TNCs play an important role in the exports of many developing countries and economies in transition. Indeed for the most dynamic products in world trade. TNCs are central for enabling these countries to reach world markets, and they provide some of the 'missing elements'' that developing countries need to upgrade their competitiveness in export markets. The potential benefits in TNCs export activity are still far from fully exploited and they are growing. Technologies are changing. Processes and functions are increasingly divisible, and the boundaries of what is internal and external to firms are shifting. The 'death' of distance -or its diminishing cost --- is stretching location maps. New activities are likely to join the globalization surge, including many from developing economies, The challenge for countries that would like to improve their export competitiveness in association with TNCs is how to link up with the international production systems of these firms and how to benefit from them.
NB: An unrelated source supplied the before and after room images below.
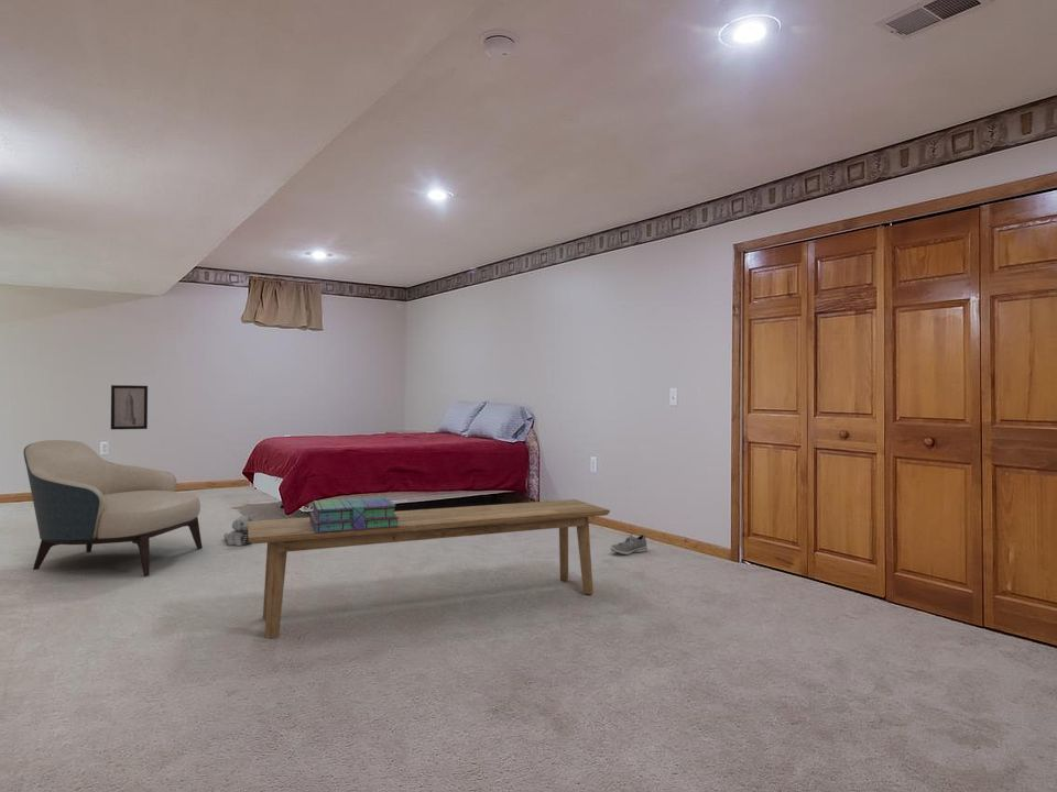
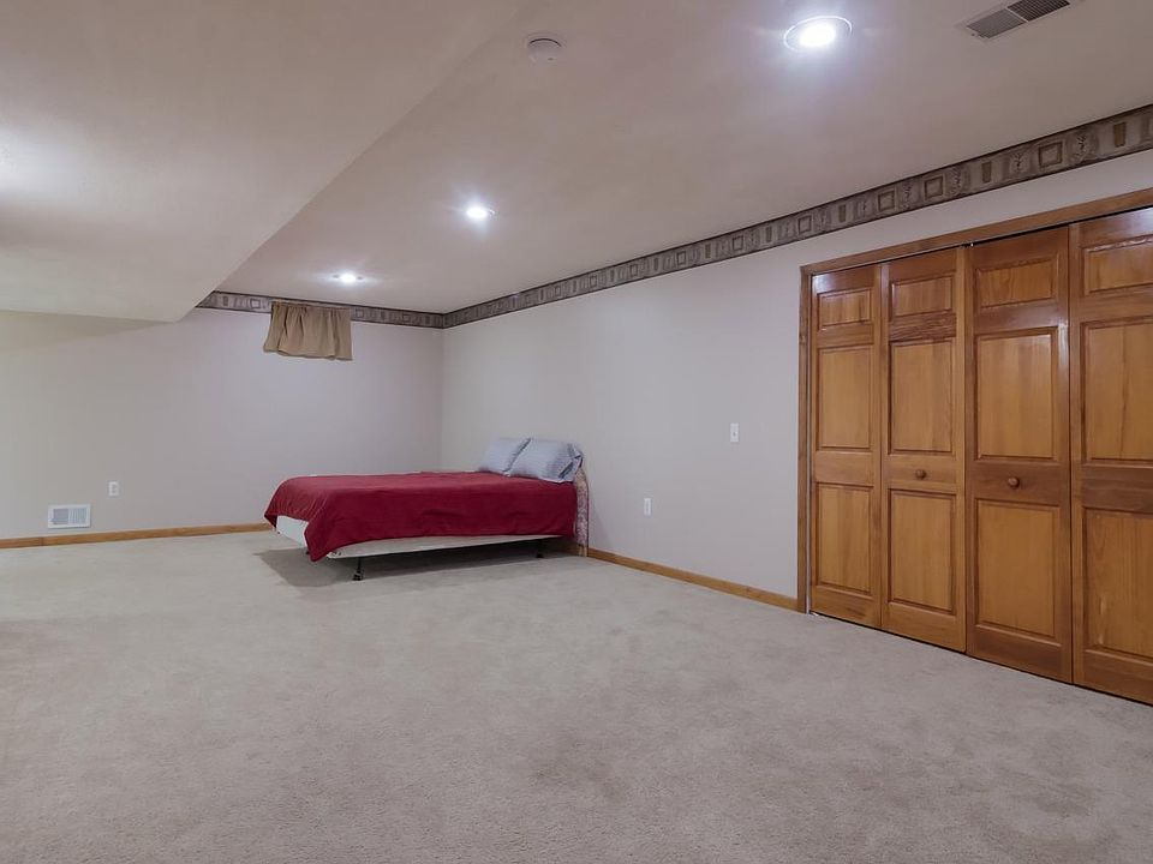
- stack of books [308,496,399,532]
- bench [248,498,611,640]
- sneaker [610,534,649,556]
- wall art [110,384,149,431]
- armchair [23,439,204,576]
- plush toy [224,515,255,547]
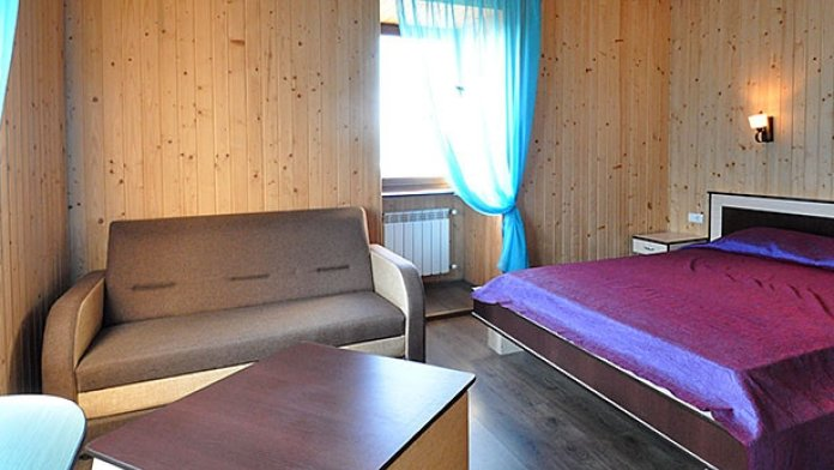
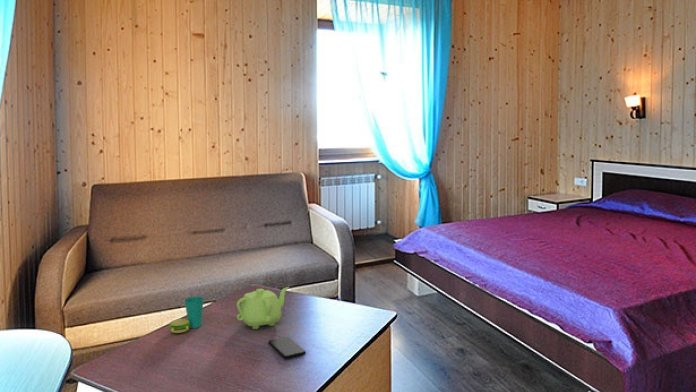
+ smartphone [267,336,307,360]
+ cup [168,296,205,334]
+ teapot [236,286,290,330]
The spread of TNC activity offers host countries oppurtunities to expand and move into higher value-added activities. Capitalizing fully on static benefits and transforming them into dynamic and sustainable advantages requires pro-active government support. To benefit most from TNC associated export competitiveness developing countries must make continuous efforts to root TNC activities in host economies raise the level of local content, increase the value added by these activities, upgrade them into more sophisticated areas and make them sustainable. TNCs, in a number of circumstances, will take initiatives of their own, in their own self-interest. But national policy efforts and the policy pace to pursue them ---- are critical for both attracting export oriented FDI and ensuring its sustainability in order to advance development.
(a) What are the areas of concern for low exports from developing countries?(b) Do you agree that the flow of FDI to developing countries can augment their export potential? How?(c) What is the role of transnational corporations in upgrading a country's competitiveness?(d) Suggest measures to increase the competitiveness of the domestic enterprise sector in a developing country.